= Beginning of Section =
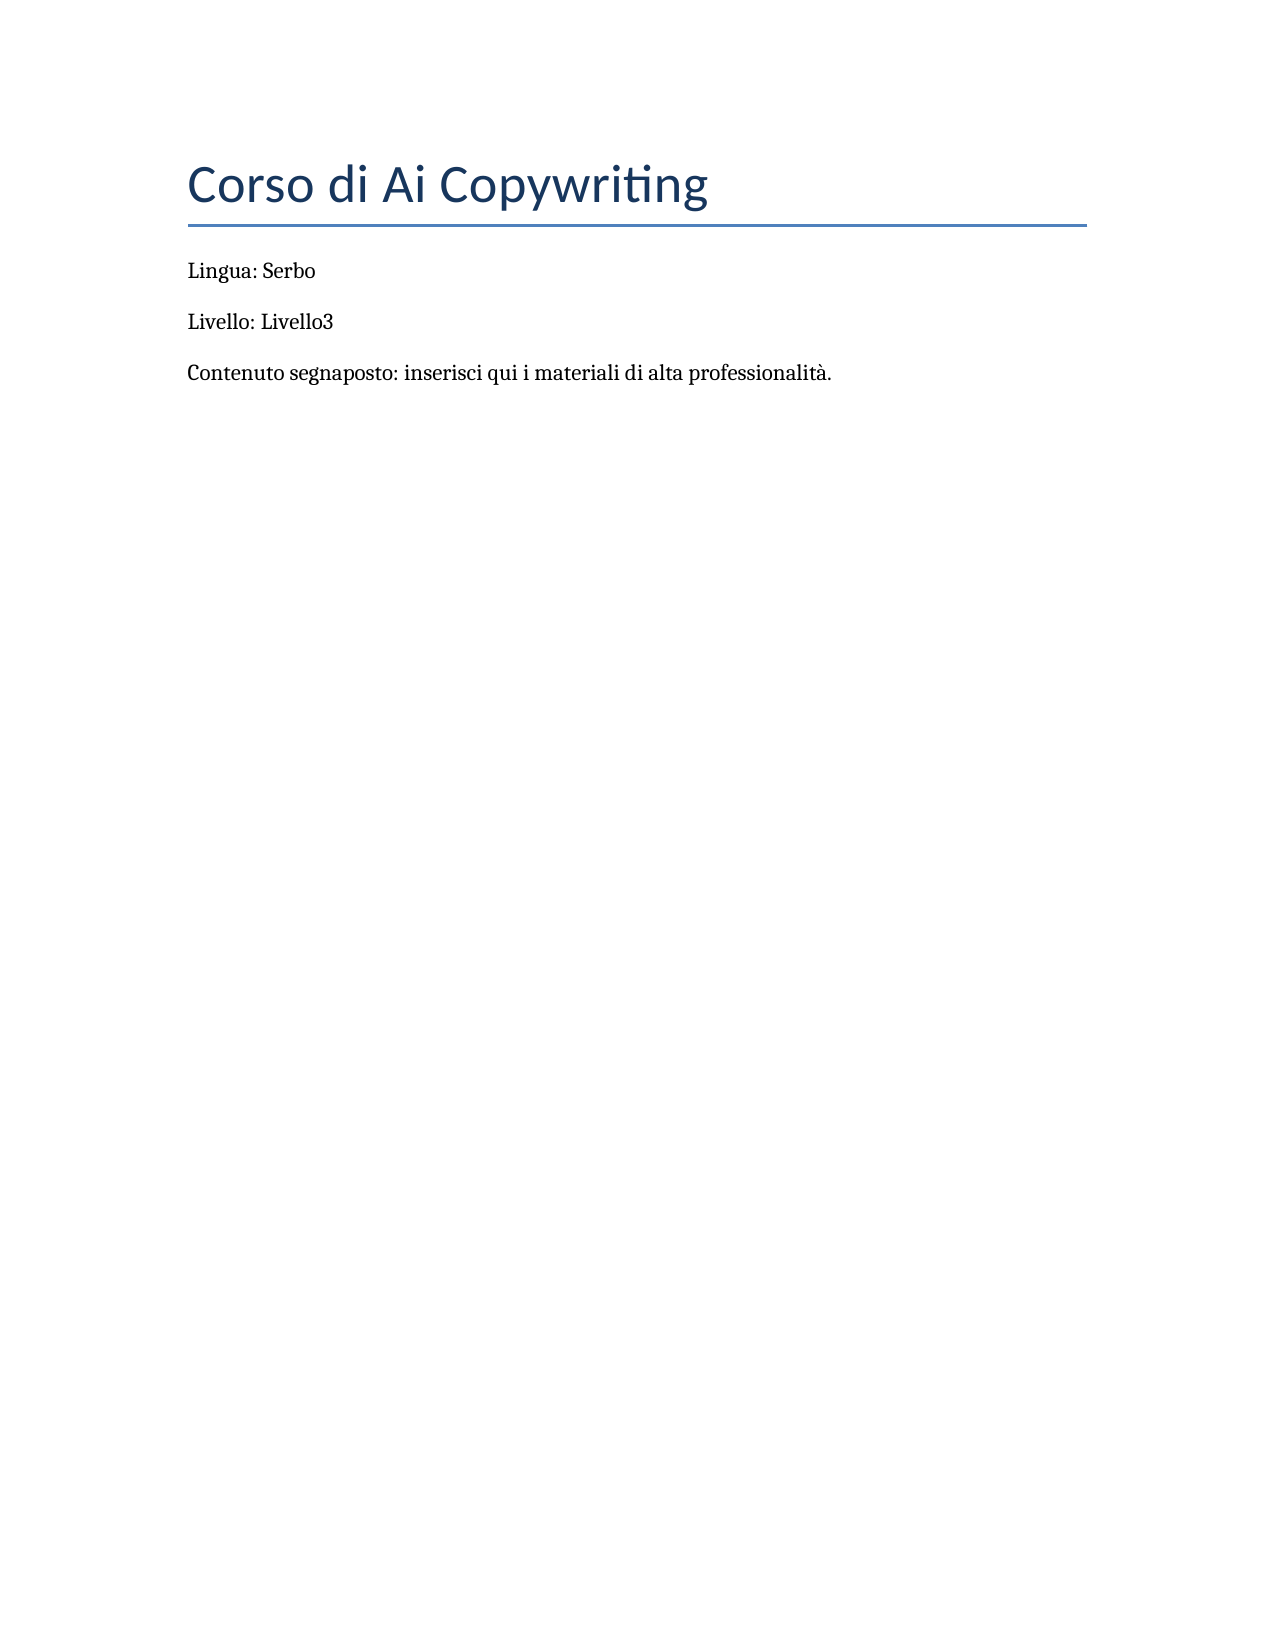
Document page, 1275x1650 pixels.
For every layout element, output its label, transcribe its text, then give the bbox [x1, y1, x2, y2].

title Corso di Ai Copywriting [187, 150, 1087, 227]
text Lingua: Serbo [187, 258, 1087, 284]
text Livello: Livello3 [187, 309, 1087, 335]
text Contenuto segnaposto: inserisci qui i materiali di alta professionalità. [187, 360, 1087, 386]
= End of Section =
WHAT TO PRODUCE » Nothing but the records above, retyped exactly and stripped of images, should appear in the answer.

TASK RESPONSE »
Document page, 1275x1650 pixels.
For every layout element, output its label, transcribe its text, then give the bbox [x1, y1, x2, y2].

title Corso di Ai Copywriting [187, 150, 1087, 227]
text Lingua: Serbo [187, 258, 1087, 284]
text Livello: Livello3 [187, 309, 1087, 335]
text Contenuto segnaposto: inserisci qui i materiali di alta professionalità. [187, 360, 1087, 386]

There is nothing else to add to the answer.